→ **What the task asks**:
Apart from the pictures, every part of the records below gets retyped exactly.

→ **Supplied data**:
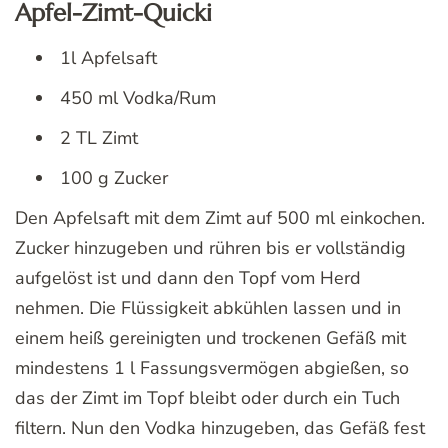
Apfel-Zimt-Quicki
1l Apfelsaft
450 ml Vodka/Rum
2 TL Zimt
100 g Zucker
Den Apfelsaft mit dem Zimt auf 500 ml einkochen.
Zucker hinzugeben und rühren bis er vollständig
aufgelöst ist und dann den Topf vom Herd
nehmen. Die Flüssigkeit abkühlen lassen und in
einem heiß gereinigten und trockenen Gefäß mit
mindestens 1 l Fassungsvermögen abgießen, so
das der Zimt im Topf bleibt oder durch ein Tuch
filtern. Nun den Vodka hinzugeben, das Gefäß fest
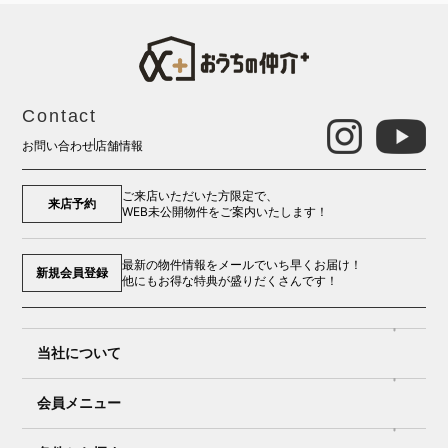
Contact
お問い合わせ
店舗情報
ご来店いただいた方限定で、
来店予約
WEB未公開物件をご案内いたします！
最新の物件情報をメールでいち早くお届け！
新規会員登録
他にもお得な特典が盛りだくさんです！
当社について
会員メニュー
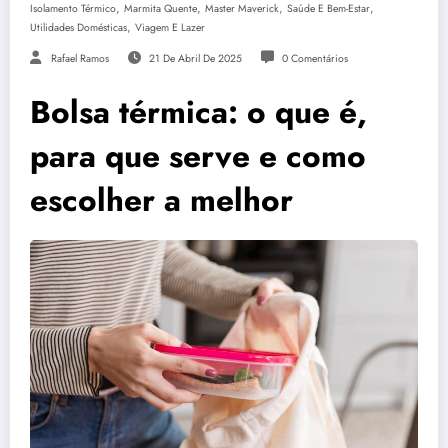
,
,
,
,
Isolamento Térmico
Marmita Quente
Master Maverick
Saúde E Bem-Estar
,
Utilidades Domésticas
Viagem E Lazer
Rafael Ramos
21 De Abril De 2025
0 Comentários
Bolsa térmica: o que é,
para que serve e como
escolher a melhor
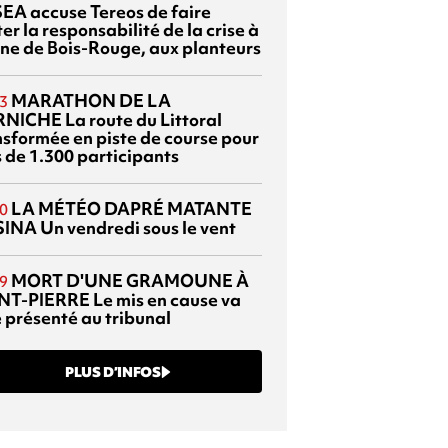
EA accuse Tereos de faire
er la responsabilité de la crise à
sine de Bois-Rouge, aux planteurs
MARATHON DE LA
3
RNICHE
La route du Littoral
nsformée en piste de course pour
s de 1.300 participants
LA MÉTÉO DAPRÉ MATANTE
0
SINA
Un vendredi sous le vent
MORT D'UNE GRAMOUNE À
9
NT-PIERRE
Le mis en cause va
e présenté au tribunal
PLUS D’INFOS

→ **Reply**:
Apfel-Zimt-Quicki
1l Apfelsaft
450 ml Vodka/Rum
2 TL Zimt
100 g Zucker
Den Apfelsaft mit dem Zimt auf 500 ml einkochen.
Zucker hinzugeben und rühren bis er vollständig
aufgelöst ist und dann den Topf vom Herd
nehmen. Die Flüssigkeit abkühlen lassen und in
einem heiß gereinigten und trockenen Gefäß mit
mindestens 1 l Fassungsvermögen abgießen, so
das der Zimt im Topf bleibt oder durch ein Tuch
filtern. Nun den Vodka hinzugeben, das Gefäß fest
Contact
お問い合わせ
店舗情報
ご来店いただいた方限定で、
来店予約
WEB未公開物件をご案内いたします！
最新の物件情報をメールでいち早くお届け！
新規会員登録
他にもお得な特典が盛りだくさんです！
当社について
会員メニュー
,
,
,
,
Isolamento Térmico
Marmita Quente
Master Maverick
Saúde E Bem-Estar
,
Utilidades Domésticas
Viagem E Lazer
Rafael Ramos
21 De Abril De 2025
0 Comentários
Bolsa térmica: o que é,
para que serve e como
escolher a melhor
EA accuse Tereos de faire
er la responsabilité de la crise à
sine de Bois-Rouge, aux planteurs
MARATHON DE LA
3
RNICHE
La route du Littoral
nsformée en piste de course pour
s de 1.300 participants
LA MÉTÉO DAPRÉ MATANTE
0
SINA
Un vendredi sous le vent
MORT D'UNE GRAMOUNE À
9
NT-PIERRE
Le mis en cause va
e présenté au tribunal
PLUS D’INFOS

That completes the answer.